眉間に、墜落したドローンの発射口が押し当てられています。視線を上げると、そこには夏樹先輩が立っていました。


「服を着ているのですね」

「あはは、最初のセリフがそれ?ここはファストファッション店だからね。売るほどあるよ。とりあえず物騒なものは手離して」


私は剣を手放します。夏樹先輩はそれを蹴って、手の届く範囲から離しました。モバイルバッテリーと繋がったケーブルは千切れています。その間も夏樹先輩は頭にドローンの銃口を向けています。

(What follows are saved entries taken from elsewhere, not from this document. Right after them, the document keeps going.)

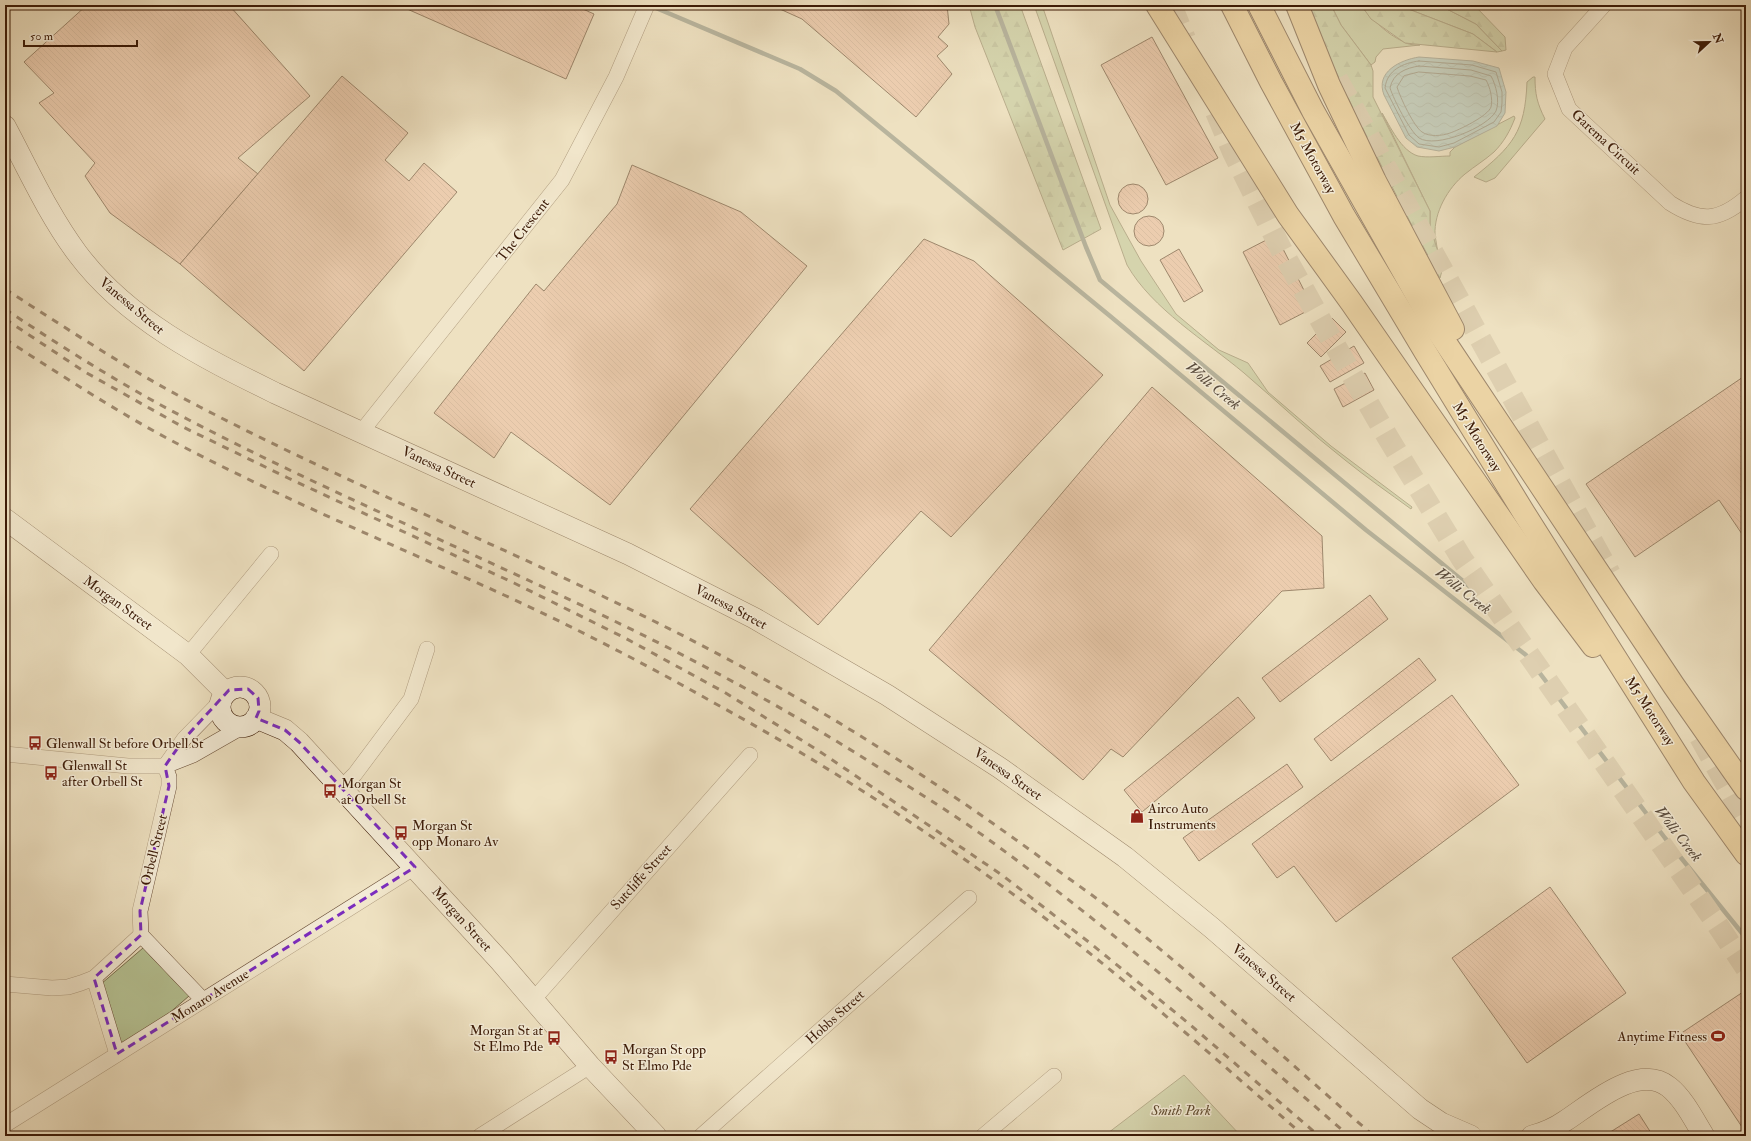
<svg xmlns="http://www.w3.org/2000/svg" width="1751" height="1141" font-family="'IM FELL Double Pica',serif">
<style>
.green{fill:#b6c394;stroke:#796f4e}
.forest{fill:url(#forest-firs);stroke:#796f4e}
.water{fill:url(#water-waves);stroke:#767c72}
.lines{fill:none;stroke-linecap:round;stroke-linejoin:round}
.shore{stroke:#6c6c60;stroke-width:1}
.stream{stroke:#767c72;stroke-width:4.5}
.building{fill:url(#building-back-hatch);stroke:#3c1b07}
.highway-tunnel{stroke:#cab99c;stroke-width:22;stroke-dasharray:22 11;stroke-linecap:butt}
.street-casing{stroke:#684c36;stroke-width:16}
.secondary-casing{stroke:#3c1b07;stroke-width:22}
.highway-casing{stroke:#3c1b07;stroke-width:24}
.street{stroke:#f4ecd7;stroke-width:15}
.secondary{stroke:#f4ecd7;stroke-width:21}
.highway{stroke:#e7c080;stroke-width:22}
.rail{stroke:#3c1b07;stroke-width:3;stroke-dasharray:7 7;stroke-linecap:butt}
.marked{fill:none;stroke:#7b2cbf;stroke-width:3;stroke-dasharray:8 5;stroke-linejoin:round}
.labels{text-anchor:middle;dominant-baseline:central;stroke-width:3;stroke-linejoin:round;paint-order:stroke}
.street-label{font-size:14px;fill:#3c1b07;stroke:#f4ecd7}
.poi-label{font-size:14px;fill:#3c1b07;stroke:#f4ecd7;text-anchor:start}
.park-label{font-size:14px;font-style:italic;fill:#614d31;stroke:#f4ecd7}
.water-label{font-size:15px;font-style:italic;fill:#594b3d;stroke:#f4ecd7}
</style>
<defs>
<pattern id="forest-firs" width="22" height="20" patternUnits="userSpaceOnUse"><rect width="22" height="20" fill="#b6c394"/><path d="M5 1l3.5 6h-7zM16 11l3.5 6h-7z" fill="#9da77e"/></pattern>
<pattern id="water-waves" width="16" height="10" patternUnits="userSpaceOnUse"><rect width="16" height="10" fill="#9cbcba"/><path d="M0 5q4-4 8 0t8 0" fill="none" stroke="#87a19e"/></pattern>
<pattern id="building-back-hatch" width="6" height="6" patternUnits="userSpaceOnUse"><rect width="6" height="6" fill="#e8b399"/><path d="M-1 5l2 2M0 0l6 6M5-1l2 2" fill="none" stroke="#c89982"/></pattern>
</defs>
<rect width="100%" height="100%" fill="#eee1c1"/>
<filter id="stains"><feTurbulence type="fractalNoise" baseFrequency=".005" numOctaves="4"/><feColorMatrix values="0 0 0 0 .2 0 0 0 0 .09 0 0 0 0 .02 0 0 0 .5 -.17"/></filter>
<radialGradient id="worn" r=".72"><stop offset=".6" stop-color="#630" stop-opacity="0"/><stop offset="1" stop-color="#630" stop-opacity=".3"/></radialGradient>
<!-- green -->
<g class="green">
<path d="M 1034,5 L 1042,5 L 1110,205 L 1141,261 L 1176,314 L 1219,350 L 1248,363 L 1268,392 L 1331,446 L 1412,507 L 1411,509 C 1389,493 1366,477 1345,460 C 1310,433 1278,402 1244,373 C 1206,341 1152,309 1127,265 Z"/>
<path d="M 1331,5 L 1361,5 C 1372,20 1387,34 1404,42 C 1409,45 1415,45 1420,45 L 1383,49 L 1376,57 L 1375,62 L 1371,65 L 1341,25 Z"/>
<polygon points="1398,5 1439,5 1476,24 1502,51 1497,52 1473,34"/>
<path d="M 1533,77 L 1535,77 C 1535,94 1537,103 1545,119 L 1495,178 L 1486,182 L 1474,177 C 1513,146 1525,132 1527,82 Z"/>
<path d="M 1382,113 C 1390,126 1401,151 1418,156 C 1428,158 1440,156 1450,156 L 1450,152 L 1455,147 L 1514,116 L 1515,118 C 1510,131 1504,142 1494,152 C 1485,160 1475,166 1465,174 C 1448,188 1434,212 1435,235 C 1436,241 1437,247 1438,253 L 1430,227 L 1430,211 Z"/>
<polygon points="143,948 189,996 167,1015 122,1046 101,984"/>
<polygon points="1184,1075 1241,1136 1104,1136"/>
</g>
<!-- forest -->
<g class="forest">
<polygon points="969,5 1020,5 1101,229 1063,250 975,27"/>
<path d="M 1306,5 L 1331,5 L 1341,25 L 1371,65 L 1373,71 L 1373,97 L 1430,211 L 1430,227 L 1443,267 L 1440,278 C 1392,189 1346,98 1306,5 Z"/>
<polygon points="1361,5 1398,5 1473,34 1497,52 1405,43 1371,19"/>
<polygon points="1439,5 1474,5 1505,37 1506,50 1502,51 1476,24"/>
</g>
<!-- water -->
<path class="water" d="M 1419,57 L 1473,61 L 1499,68 L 1506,92 L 1505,113 L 1497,126 L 1455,147 L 1439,151 L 1417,147 L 1406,138 L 1384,95 C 1375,72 1400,60 1419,57 Z"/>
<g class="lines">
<!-- shore -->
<g class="shore">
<path d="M 1419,61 L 1472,65 L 1496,72 L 1502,92 L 1502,103 L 1501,112 L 1494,122 L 1454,143 L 1439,147 L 1419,144 L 1409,135 L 1385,88 C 1387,70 1403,63 1419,61 Z"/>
<path d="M 1419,66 L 1471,70 L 1491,76 C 1496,85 1500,101 1496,111 C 1488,127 1436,149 1419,138 C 1409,130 1394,100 1390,88 C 1393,73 1406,68 1419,66 Z"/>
<path d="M 1419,72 L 1470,76 L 1486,80 C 1490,87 1493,99 1491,107 C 1488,116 1459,130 1450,133 C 1442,136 1429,137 1422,132 C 1414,127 1400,97 1397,87 L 1404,76 Z"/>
</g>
<!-- stream -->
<g class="stream">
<polyline points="649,5 800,69 836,91 1110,316 1366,530 1526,655 1665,838 1746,938"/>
<polyline points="995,5 1086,247 1100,280 1475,591"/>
</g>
</g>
<!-- building -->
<g class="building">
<polygon points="87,5 229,5 310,96 238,158 258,174 180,264 110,213 85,176 95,163 39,103 54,93 24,62"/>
<polygon points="398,5 574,5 594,14 566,79"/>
<polygon points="771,5 947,5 949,24 938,37 948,46 937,56 952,74 916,117 802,19"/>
<polygon points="1152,37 1218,158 1166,185 1101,65"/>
<polygon points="342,76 408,133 385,160 409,181 424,163 457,192 304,371 180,264"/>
<polygon points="632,165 741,212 807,266 610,505 511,432 494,458 434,413 536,284 544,291 617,204"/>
<circle cx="1133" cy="199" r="15"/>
<circle cx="1149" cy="231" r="15"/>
<polygon points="1276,235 1313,308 1280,325 1243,252"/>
<polygon points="924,239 974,261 1103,375 951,537 921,511 818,625 690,509"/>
<polygon points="1179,249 1203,291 1184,302 1160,260"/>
<polygon points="1332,318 1346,332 1321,357 1307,343"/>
<polygon points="1354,346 1364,363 1330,382 1320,366"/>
<polygon points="1365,373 1374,390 1343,407 1334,389"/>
<polygon points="1746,375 1746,540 1719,500 1635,557 1586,484"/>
<polygon points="1152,387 1322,536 1324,588 1282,591 1123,757 1111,749 1083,780 929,650"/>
<polygon points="1370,595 1388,619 1280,702 1262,678"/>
<polygon points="1419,658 1436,680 1331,761 1314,739"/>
<polygon points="1452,695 1519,785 1336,922 1294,866 1277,878 1252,844"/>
<polygon points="1238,697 1255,718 1142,812 1124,790"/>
<polygon points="1287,764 1303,787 1199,861 1183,838"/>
<polygon points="1550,887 1626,993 1527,1063 1452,958"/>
<polygon points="1746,990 1746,1133 1680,1034"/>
<polygon points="1639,1114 1653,1136 1604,1136"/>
</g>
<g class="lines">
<!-- highway-tunnel -->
<g class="highway-tunnel">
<polyline points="1171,5 1185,39"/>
<polyline points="1337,79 1610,574"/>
<polyline points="1216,112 1233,152 1282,251 1325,328 1387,436 1462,559 1717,924 1746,968"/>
<polyline points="1700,737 1746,820"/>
</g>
<defs>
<g id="street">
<path d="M 1604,5 L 1565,48 L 1555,74 L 1569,109 L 1670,203 C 1700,222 1718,222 1746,198"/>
<polyline points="362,431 562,180 616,77 647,5"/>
<polyline points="188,655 271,554"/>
<polyline points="5,754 128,766 165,766 193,755 242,727"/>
<polyline points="165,766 169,777 169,786 140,911 141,935 203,1000"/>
<polyline points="165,766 184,739 221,701"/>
<polyline points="341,788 355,774 411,699 427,649"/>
<polyline points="94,978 117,1054"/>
<polyline points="5,984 52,988 68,987 81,983 94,978 141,935"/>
<polyline points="533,1000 750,755"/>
<polyline points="5,1125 415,867"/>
<polyline points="480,1136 590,1066"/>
<polyline points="701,1136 969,898"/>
<polyline points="983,1136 1054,1076"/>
</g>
<g id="secondary">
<path d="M 5,126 C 28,169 48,214 77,253 C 127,320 202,357 275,393 L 628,554 L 754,618 L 887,695 L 1000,768 L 1125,857 L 1212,928 L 1420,1109 L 1441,1123 L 1471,1136"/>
<polyline points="5,519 188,655 226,693"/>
<circle cx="240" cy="707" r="20"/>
<polyline points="256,718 285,730 299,742 500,961 590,1066 656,1136"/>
<path d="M 1532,1136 C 1543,1133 1555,1128 1565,1121 C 1590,1105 1638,1062 1669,1087 C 1684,1099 1694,1120 1704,1136"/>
</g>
<g id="highway">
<polyline points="1157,5 1288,215 1351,302 1544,581 1593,646"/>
<polyline points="1232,5 1271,82 1344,216 1426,353 1524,513 1694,782 1746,854"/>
<polyline points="1259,5 1313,111 1433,324 1674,686 1746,789"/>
<polyline points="1297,5 1329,85 1375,181 1453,329"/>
</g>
</defs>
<!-- street casing -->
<use href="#street" class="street-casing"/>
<!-- secondary casing -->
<use href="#secondary" class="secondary-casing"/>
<!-- highway casing -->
<use href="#highway" class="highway-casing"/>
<!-- street -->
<use href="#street" class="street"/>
<!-- secondary -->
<use href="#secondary" class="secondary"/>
<!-- highway -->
<use href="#highway" class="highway"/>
<!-- rail -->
<g class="rail">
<path d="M 5,289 C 69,330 132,372 200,407 C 375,498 561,569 735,663 C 840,720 941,785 1037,855 C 1063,875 1090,893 1116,913 C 1205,984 1288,1062 1374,1136"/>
<path d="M 5,309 C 65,349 125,387 189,420 C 366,512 552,584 728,679 C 782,708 834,739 886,772 C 922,795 958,817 992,842 C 1117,933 1233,1035 1349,1136"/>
<polyline points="5,319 85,372 183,427 288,478 514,583 625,638 724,692 819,751 1002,875 1090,943 1187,1022 1319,1136"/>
<path d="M 5,339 C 61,375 117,412 176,443 C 283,499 394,545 504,595 C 576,628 647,665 716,704 C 813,757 906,817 995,881 C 1103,959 1204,1048 1304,1136"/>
</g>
</g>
<!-- marked area -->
<path d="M0 0H1751V1141H0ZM 248,689 L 258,698 L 259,711 L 256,718 L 285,730 L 299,742 L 415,867 L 117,1054 L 94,978 L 141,935 L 140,911 L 169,786 L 165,766 L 184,739 L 229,690 Z" fill="#eee1c1" fill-opacity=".55" fill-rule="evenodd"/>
<path class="marked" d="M 248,689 L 258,698 L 259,711 L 256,718 L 285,730 L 299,742 L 415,867 L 117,1054 L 94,978 L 141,935 L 140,911 L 169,786 L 165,766 L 184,739 L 229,690 Z"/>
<!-- icons -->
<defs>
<symbol id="bus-bare" viewBox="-9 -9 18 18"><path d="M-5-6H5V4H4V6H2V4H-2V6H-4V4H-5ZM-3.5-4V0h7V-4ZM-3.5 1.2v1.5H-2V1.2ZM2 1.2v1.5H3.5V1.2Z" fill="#8f2418" stroke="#f4ecd7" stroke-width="2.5" paint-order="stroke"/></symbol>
<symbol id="shop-bare" viewBox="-9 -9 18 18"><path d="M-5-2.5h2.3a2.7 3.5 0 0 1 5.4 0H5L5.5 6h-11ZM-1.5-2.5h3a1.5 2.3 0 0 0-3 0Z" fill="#8f2418" stroke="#f4ecd7" stroke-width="2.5" paint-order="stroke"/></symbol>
<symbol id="stadium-bare" viewBox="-9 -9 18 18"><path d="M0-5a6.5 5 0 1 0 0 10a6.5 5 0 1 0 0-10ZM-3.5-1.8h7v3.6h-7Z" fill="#8f2418" stroke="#f4ecd7" stroke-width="2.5" paint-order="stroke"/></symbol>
</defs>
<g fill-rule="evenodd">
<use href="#bus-bare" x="25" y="733" width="20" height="20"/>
<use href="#bus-bare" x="41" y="763" width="20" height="20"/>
<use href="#bus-bare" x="320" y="781" width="20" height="20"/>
<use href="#shop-bare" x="1127" y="806" width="20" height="20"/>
<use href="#bus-bare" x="391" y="823" width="20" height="20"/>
<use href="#stadium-bare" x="1708" y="1026" width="20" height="20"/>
<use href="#bus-bare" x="544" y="1028" width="20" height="20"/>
<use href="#bus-bare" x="601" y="1047" width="20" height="20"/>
</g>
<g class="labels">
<!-- street labels -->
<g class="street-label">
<text transform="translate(1606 142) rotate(43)">Garema Circuit</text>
<text transform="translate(1313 158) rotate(61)">M5 Motorway</text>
<text transform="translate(523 230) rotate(-52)">The Crescent</text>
<text transform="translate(132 306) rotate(40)">Vanessa Street</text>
<text transform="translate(1477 437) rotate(58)">M5 Motorway</text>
<text transform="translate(439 467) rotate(25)">Vanessa Street</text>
<text transform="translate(118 603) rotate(36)">Morgan Street</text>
<text transform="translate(731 607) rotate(28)">Vanessa Street</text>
<text transform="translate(1650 711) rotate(57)">M5 Motorway</text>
<text transform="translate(1008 774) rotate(35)">Vanessa Street</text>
<text transform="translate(154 850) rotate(-76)">Orbell Street</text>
<text transform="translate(641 877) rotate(-48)">Sutcliffe Street</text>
<text transform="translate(462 919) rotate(48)">Morgan Street</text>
<text transform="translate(1264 973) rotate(41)">Vanessa Street</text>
<text transform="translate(210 996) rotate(-32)">Monaro Avenue</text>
<text transform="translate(835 1017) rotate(-42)">Hobbs Street</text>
</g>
<!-- poi labels -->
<g class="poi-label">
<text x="46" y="743">Glenwall St before Orbell St</text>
<text x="62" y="765">Glenwall St<tspan x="62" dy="16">after Orbell St</tspan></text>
<text x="341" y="783">Morgan St<tspan x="341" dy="16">at Orbell St</tspan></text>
<text x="1148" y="808">Airco Auto<tspan x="1148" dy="16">Instruments</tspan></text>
<text x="412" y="825">Morgan St<tspan x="412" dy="16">opp Monaro Av</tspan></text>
<text x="543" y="1030" text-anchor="end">Morgan St at<tspan x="543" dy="16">St Elmo Pde</tspan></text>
<text x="1707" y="1036" text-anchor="end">Anytime Fitness</text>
<text x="622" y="1049">Morgan St opp<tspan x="622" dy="16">St Elmo Pde</tspan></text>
</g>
<!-- park labels -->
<g class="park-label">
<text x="1181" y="1110">Smith Park</text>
</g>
<!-- water labels -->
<g class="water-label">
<text transform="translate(1213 386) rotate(40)">Wolli Creek</text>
<text transform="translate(1463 591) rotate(38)">Wolli Creek</text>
<text transform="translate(1678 834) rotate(52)">Wolli Creek</text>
</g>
</g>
<!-- margin -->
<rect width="1751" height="1141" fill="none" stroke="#eee1c1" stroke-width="20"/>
<rect x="6" y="6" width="1739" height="1129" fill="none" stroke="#3c1b07" stroke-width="2"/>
<rect x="10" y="10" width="1731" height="1121" fill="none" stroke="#3c1b07"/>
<!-- north arrow -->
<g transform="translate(1709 42) rotate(68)" stroke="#f4ecd7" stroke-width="3" paint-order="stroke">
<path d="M0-3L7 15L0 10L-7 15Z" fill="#3c1b07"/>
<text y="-6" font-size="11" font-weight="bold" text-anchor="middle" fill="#3c1b07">N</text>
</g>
<!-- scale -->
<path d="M24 40v6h113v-6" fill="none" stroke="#3c1b07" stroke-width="2"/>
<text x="30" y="40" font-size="12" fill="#3c1b07" stroke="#f4ecd7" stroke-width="3" paint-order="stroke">50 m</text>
<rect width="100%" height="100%" filter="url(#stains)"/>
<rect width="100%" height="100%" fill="url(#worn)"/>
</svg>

「フェイシングのクセだね。しゃがむか横に避ければ良かったのに」

「わかっていて、ここに潤滑油を塗ったのでしょう?」


夏樹先輩は笑うのみで答えてくれません。


「事態が終わるまで、手足は縛らせてもらうよ。まずはこれで足を縛って」


そう言って結束バンドを私に渡しました。


「親指同士を縛って」


言われた通りにしながら、話かけます。この段階ならまだ、挽回可能だと思ったのです。


「横に避ければまだ戦闘中だったでしょうか?」

「私がどこから出て来たかぐらい見てたよね?隣の試着室にいたの。横に避ければ私の真正面だよ。そしたらこれを撃つだけ」

「私、死にますよ?」


狙撃用ドローンは鉄球を90m/sで飛ばします。肺でも頭蓋骨でも貫通するでしょう。


「ここは戦場でしょ?死体ぐらいあって当然だよ。人を殺すのは初めてじゃないし」


ゾッと、身体中を恐怖が駆け巡ります。


『倒そう』とした私と『殺そう』とした先輩。


勝負の行方なんて最初から決まっていたのかも知れません。


「おしゃべりはここまで。手を後ろに」


手を後ろにするとこちらも親指同士を結束バンドで縛られました。


その後、スカートのポケットからスマホを取り出して、電話をしています。


「こっちは終わったよ。残りは?」


相手の声は聞こえません。


「そう。じゃあ脅威は舞先生だけだね。先生の相手はスマホで充分。あ、これ前も言ったか?」


そう言って1人で笑っていました。